START Given data
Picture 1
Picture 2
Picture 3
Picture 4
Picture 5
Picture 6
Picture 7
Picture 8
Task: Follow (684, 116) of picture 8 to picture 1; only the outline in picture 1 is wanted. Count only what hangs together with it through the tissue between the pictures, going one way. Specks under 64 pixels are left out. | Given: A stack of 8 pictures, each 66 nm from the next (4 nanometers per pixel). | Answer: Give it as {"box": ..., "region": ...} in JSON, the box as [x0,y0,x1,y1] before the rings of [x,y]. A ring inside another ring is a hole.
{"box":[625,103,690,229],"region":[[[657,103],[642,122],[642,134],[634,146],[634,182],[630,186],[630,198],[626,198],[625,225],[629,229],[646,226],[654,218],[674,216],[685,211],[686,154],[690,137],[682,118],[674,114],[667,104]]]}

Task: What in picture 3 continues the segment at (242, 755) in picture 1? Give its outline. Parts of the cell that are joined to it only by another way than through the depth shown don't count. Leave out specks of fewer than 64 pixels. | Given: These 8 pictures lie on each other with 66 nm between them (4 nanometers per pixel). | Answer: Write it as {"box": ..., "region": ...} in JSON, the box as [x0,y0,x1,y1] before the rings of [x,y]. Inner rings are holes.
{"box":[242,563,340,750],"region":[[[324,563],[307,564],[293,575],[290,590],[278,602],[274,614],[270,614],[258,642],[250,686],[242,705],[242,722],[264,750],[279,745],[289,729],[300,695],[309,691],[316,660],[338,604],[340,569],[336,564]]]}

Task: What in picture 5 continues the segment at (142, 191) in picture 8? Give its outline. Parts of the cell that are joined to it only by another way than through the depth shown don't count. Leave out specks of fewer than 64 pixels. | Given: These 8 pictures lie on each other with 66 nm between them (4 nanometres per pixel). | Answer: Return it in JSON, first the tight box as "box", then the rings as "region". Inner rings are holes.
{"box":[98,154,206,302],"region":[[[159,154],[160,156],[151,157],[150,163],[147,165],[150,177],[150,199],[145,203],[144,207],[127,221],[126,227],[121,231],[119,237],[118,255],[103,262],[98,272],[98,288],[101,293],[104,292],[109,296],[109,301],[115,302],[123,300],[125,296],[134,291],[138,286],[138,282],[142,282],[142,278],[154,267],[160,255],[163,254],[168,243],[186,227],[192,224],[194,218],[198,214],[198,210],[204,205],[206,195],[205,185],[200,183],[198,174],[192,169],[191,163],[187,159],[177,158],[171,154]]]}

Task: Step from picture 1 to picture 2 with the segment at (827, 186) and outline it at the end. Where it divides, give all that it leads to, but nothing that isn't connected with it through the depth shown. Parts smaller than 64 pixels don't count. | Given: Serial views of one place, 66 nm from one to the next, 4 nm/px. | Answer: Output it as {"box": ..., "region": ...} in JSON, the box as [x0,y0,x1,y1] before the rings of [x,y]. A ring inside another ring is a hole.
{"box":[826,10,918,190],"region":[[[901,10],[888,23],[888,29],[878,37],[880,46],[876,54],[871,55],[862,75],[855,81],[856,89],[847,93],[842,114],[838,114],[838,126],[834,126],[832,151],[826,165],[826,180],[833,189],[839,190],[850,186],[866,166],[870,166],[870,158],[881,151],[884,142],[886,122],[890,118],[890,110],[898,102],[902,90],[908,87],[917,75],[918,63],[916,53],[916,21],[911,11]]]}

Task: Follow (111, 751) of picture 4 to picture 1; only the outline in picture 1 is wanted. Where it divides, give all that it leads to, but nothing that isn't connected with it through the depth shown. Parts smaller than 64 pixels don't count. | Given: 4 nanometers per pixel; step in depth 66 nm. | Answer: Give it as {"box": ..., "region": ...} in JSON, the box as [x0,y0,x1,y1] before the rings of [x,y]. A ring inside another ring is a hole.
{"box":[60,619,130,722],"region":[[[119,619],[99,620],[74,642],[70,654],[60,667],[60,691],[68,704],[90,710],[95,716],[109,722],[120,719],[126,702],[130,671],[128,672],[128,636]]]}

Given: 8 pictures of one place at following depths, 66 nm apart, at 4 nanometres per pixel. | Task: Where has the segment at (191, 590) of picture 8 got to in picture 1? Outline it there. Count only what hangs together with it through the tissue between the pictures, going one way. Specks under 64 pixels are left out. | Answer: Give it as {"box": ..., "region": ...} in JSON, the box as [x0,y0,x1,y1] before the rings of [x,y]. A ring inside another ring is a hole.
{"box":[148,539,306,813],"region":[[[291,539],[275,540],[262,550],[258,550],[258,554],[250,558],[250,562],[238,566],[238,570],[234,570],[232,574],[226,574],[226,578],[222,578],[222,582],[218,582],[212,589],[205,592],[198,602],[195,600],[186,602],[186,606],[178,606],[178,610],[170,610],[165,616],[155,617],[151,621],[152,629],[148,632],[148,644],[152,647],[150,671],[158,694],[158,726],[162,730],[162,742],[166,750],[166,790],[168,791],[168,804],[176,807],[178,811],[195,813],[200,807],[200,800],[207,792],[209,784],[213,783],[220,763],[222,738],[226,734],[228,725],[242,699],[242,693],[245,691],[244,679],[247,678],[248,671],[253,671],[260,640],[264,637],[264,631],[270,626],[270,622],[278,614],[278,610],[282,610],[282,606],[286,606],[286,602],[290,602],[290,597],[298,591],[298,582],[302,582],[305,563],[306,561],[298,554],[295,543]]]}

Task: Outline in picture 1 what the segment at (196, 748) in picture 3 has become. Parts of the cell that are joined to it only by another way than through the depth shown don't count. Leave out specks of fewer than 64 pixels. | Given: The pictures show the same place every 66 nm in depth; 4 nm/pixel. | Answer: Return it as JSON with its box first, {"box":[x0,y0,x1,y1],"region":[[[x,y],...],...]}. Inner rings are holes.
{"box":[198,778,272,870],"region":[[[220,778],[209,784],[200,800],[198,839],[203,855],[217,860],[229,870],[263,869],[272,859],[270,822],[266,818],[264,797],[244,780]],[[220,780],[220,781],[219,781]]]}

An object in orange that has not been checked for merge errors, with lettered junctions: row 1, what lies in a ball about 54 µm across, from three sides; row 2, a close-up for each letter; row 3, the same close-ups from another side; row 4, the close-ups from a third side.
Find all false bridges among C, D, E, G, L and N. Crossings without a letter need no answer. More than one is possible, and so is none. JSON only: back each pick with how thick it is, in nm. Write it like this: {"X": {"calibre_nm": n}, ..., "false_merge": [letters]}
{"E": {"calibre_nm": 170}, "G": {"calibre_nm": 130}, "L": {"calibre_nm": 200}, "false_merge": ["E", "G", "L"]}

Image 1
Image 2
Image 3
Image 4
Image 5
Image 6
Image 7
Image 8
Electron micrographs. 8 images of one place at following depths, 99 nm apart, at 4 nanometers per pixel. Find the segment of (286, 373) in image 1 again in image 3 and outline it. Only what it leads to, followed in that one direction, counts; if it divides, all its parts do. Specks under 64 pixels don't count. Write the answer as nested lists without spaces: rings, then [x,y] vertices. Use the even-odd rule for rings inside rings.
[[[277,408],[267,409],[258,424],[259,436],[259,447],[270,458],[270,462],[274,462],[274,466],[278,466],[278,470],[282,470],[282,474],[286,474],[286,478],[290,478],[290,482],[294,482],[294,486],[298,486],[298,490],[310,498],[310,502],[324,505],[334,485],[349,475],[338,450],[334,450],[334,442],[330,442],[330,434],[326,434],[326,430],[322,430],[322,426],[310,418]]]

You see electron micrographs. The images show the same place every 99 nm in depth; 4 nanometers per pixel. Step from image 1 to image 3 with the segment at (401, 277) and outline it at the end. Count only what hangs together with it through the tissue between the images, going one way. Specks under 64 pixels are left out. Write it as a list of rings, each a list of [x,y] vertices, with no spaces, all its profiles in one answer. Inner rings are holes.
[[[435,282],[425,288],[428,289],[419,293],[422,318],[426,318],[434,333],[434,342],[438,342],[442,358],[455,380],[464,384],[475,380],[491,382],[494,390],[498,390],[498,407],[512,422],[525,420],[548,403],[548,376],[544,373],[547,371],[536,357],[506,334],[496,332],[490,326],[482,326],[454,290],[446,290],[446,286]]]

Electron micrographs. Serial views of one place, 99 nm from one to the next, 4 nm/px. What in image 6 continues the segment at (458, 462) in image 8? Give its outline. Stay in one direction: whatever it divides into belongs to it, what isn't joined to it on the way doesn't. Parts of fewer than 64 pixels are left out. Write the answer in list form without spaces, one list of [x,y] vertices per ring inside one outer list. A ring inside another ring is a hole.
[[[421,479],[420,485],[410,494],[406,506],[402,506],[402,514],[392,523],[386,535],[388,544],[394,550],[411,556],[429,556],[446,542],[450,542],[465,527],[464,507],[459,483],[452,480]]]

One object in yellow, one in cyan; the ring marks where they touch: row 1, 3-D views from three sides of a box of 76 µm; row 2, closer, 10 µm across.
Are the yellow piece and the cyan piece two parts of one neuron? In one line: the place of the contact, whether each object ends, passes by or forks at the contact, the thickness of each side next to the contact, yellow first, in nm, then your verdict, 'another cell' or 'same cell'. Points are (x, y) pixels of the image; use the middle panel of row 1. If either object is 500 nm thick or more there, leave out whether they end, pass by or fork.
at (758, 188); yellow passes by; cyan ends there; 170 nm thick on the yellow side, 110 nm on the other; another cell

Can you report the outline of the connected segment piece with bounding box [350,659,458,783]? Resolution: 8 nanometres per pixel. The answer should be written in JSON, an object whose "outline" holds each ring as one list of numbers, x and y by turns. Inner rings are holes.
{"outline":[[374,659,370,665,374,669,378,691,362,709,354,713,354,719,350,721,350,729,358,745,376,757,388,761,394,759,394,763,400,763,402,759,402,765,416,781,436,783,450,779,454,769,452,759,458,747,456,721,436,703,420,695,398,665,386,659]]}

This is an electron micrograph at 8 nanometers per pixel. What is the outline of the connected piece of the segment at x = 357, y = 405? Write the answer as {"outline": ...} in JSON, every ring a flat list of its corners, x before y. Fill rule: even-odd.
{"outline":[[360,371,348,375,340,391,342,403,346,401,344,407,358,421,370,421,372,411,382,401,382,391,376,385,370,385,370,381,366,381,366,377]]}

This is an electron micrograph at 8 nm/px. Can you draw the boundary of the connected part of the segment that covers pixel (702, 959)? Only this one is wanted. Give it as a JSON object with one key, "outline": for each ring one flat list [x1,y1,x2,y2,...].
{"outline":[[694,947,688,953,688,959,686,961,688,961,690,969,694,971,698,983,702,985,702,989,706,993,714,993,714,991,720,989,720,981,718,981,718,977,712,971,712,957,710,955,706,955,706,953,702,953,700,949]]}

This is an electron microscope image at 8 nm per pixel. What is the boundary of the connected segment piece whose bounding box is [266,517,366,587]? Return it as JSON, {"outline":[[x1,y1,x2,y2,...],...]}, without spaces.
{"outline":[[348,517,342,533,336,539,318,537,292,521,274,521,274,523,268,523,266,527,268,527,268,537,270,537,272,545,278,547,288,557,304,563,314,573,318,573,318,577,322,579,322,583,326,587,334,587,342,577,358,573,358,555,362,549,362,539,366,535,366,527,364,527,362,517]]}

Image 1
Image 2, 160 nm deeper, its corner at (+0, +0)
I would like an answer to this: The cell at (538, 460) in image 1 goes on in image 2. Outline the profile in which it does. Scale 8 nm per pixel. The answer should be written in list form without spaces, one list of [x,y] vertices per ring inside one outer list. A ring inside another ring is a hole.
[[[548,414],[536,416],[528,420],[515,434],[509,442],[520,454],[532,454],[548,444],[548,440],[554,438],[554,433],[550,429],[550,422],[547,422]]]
END Given data
Your task>
The answer should be one number: how many lines of the data above contain "three".

Exercise output>
2